If all goes well the plant will produce 2 tonnes of syngas a day, which is 40% hydrogen, 15% methane and the remainder carbon compounds. The syngas will be stored in bottles and fed into a V12 biogas fuel engine designed to burn high-temperature hydrogen compounds. “If you pump normal hydrogen into a normal reciprocating engine it burns so hot it will burn the pistons out,” says Sweetman Renewables director Garry Miller. “These pistons have been tungsten- and carbide-treated, so they can operate at very high temperatures.”
Of the 750kWh produced by the genset, just under half will be used onsite and the rest exported to the NSW TransGrid network, negotiations pending.
“We want to use our biomass, which we generate every day – we have to find a use for it – and we couldn’t think of a better way to do it than turn it into a hydrogen-rich gas and produce electricity,” Miller says. “One of the number one expenses we have, apart from log supply, is electricity.
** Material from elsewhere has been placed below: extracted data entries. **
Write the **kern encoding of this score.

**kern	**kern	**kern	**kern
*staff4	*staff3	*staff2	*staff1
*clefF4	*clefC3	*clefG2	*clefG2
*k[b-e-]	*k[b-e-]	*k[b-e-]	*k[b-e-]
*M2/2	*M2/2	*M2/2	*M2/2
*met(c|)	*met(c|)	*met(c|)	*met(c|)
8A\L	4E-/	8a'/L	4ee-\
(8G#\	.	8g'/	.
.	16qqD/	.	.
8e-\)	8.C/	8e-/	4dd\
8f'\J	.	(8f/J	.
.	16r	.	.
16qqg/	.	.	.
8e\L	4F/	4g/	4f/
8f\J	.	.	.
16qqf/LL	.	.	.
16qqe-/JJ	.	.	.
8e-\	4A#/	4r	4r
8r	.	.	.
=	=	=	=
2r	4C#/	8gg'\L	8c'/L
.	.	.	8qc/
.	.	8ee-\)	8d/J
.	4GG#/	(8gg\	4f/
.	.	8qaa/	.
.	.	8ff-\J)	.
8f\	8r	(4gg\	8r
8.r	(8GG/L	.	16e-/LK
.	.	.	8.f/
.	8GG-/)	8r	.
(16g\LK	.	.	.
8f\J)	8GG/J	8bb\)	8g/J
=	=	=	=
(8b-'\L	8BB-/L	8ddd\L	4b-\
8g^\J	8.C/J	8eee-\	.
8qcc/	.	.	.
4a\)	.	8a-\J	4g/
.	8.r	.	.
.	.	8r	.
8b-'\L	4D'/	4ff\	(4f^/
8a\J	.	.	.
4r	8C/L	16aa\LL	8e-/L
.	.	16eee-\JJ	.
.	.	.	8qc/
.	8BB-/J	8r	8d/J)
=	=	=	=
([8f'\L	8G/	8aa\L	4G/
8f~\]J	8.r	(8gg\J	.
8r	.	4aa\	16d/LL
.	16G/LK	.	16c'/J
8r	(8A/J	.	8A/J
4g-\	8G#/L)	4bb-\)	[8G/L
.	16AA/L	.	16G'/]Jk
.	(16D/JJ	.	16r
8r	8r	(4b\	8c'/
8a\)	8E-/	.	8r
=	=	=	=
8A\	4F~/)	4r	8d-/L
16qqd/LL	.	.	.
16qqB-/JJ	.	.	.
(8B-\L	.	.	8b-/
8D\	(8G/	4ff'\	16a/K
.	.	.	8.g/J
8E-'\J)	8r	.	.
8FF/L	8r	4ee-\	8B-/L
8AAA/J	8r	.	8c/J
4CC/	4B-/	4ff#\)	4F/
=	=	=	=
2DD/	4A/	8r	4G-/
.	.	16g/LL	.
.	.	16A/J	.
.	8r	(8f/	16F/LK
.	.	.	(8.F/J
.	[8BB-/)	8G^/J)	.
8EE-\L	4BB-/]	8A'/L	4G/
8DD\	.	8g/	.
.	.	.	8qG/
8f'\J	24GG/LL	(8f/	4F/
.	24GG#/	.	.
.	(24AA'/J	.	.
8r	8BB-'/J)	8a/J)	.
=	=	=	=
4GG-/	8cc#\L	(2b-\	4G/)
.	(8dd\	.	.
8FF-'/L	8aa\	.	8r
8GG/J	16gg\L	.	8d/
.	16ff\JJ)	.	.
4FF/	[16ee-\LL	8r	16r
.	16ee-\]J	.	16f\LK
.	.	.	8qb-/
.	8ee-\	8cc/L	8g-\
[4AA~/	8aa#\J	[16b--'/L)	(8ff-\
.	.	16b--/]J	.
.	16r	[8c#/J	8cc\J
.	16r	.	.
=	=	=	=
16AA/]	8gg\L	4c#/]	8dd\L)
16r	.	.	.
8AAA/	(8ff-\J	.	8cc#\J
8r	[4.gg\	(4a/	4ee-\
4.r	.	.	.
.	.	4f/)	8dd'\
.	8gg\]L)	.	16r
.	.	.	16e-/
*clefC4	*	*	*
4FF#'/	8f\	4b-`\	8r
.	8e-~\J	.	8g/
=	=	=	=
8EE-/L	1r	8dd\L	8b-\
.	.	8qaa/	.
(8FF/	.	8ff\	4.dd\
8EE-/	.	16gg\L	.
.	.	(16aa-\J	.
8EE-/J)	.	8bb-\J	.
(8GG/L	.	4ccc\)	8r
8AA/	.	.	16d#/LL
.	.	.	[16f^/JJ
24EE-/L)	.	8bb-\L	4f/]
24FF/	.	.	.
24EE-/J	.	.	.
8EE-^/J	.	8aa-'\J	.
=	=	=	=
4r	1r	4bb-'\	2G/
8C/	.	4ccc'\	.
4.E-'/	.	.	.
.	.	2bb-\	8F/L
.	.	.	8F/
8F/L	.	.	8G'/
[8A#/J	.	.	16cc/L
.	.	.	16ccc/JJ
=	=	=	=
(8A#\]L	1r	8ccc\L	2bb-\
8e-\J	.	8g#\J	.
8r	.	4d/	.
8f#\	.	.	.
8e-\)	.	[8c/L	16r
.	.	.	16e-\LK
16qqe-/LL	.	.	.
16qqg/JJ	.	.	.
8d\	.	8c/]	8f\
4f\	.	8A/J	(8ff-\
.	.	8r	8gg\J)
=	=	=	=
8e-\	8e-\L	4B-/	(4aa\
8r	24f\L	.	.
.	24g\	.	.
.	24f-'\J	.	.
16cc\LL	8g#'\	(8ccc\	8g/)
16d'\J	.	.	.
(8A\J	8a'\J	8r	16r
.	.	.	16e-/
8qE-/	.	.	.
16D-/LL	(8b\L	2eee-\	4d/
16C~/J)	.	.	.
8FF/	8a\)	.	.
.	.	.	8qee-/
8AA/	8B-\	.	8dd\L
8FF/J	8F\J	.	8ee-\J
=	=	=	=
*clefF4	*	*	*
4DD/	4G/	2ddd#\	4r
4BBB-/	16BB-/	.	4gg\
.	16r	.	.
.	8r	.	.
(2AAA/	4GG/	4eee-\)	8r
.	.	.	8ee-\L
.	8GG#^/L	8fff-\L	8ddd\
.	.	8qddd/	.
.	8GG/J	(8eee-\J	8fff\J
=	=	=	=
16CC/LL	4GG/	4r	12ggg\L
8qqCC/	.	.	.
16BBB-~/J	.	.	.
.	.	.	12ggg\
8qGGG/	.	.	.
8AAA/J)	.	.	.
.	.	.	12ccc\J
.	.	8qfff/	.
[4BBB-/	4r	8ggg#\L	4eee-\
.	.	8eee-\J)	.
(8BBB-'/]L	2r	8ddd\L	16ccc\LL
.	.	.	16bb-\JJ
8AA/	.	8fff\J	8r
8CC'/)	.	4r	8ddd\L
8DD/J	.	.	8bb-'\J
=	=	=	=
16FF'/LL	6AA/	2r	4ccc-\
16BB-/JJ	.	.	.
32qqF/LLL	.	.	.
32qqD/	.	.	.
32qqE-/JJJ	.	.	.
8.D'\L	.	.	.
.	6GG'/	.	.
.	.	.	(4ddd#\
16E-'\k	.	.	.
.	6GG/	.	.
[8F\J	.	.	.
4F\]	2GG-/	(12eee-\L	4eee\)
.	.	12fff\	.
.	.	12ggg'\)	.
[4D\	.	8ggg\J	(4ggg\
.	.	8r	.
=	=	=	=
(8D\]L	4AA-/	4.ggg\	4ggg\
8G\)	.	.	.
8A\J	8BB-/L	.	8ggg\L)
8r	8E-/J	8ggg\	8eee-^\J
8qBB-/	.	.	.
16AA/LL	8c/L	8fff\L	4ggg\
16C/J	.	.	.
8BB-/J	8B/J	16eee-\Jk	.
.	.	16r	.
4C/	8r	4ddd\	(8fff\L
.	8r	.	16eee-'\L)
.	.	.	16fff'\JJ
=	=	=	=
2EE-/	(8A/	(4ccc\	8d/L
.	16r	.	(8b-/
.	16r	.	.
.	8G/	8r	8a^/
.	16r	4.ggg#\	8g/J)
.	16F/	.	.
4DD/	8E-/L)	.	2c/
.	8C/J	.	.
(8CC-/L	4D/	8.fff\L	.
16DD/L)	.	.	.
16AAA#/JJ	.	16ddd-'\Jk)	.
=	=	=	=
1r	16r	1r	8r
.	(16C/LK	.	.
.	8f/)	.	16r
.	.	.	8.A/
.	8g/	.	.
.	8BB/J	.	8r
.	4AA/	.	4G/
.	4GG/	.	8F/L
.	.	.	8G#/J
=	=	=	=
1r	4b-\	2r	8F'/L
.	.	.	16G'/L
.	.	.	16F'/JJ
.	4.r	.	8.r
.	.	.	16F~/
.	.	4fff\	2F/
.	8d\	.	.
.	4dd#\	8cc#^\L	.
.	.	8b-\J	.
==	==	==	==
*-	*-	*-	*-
All the saws and planers are heavy stop-start electric.”
Bag it for later
Inside the reactor the woodchip is heated to 500°C in an oxygen-free environment, which cracks the chemicals in the cellulose to produce the gases. What’s left is biochar, a carbon-rich byproduct that can be bagged and sold to the agriculture sector. When ploughed into topsoil biochar can help retain moisture and sequester carbon. It can also be added to feedstock to reduce cattle’s methane emissions.
If the pyrolysis unit at the sawmill works out then others can be deployed at the mill or other locations near sources of biomass, Halkett says. Residue can pile up at so fast at sawmills it has to be removed every second day in some cases. “If a sawmill can’t deal with the biomass, they drown.”